▶ Job item A
Reproduce the part of the Bézier curve post that opens with the words containing "A friend came" and closes with "block of code.".
▶ Job item B
Carry on the Bézier curve post from the point where it stops.

▶ Document passage
----
A friend came across a quadratic Bézier curve function in his codebase that used a gigantic rats nest of a switch table to perform the computation. He challenged me to find a single, short expression that would allow him to replace the gigantic block of code.
In attempting to satisfy two different curiosities, I thought I'd try implementing the function in OCaml. I'm a very novice OCaml programmer and I'm also unfamiliar with the function and this specific implementation is hard to come by via Google.
Critiques on both the function's performance/correctness as well as its implementation are very much appreciated.
Implementation of Quadratic Bézier Curve:
let rec b2 n =
let p1 = -10. in
let p2 = 10. in
let q = n*.n in
let rec b2i n i hd =
if i > n then
List.rev hd
else
let t = i /. n in
b2i n (i+.1.) ((((1.-.t)**2.)*.p1+.(2.*.t*.(1.-.t)*.q)+.(t**2.)*.p2) :: hd)
----
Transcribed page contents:
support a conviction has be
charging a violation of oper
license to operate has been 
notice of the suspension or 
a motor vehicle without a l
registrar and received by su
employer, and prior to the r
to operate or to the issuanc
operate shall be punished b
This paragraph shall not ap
----
▶ Task result A
A friend came across a quadratic Bézier curve function in his codebase that used a gigantic rats nest of a switch table to perform the computation. He challenged me to find a single, short expression that would allow him to replace the gigantic block of code.

▶ Task result B
in
b2i n 0. []
;;
let floatprint lst =
List.iter (fun f -> Printf.printf "%f; " f) lst ;;
floatprint (b2 8.);;
b2 isn't recursive, so no need for [let rec b2 n =]. Since n never changes, no need to have it as argument to b2i, just use n from the enclosing scope. Your inner function should depend on p0, p1 and p2, but I see it depending on -10., n**2 and 10. The function also has the form of a map from [ 0.0; 1.0; 2.0; ...; n.0] to the final values. Could you write it:
let b i =
let t = i /. n in
let tminus = (1.-.t) in
(tminus *. tminus *. p0) +. (2. *. t *. tminus *. p1) +. (t *. t * p2)
in
List.map b ([generate list 1.0; 2.0; ... n.0])
A function to generate the list 1.0...n.0 could be: (for small n)
let rec count m n = if m > n then [] else m :: (count (m+.1.) n)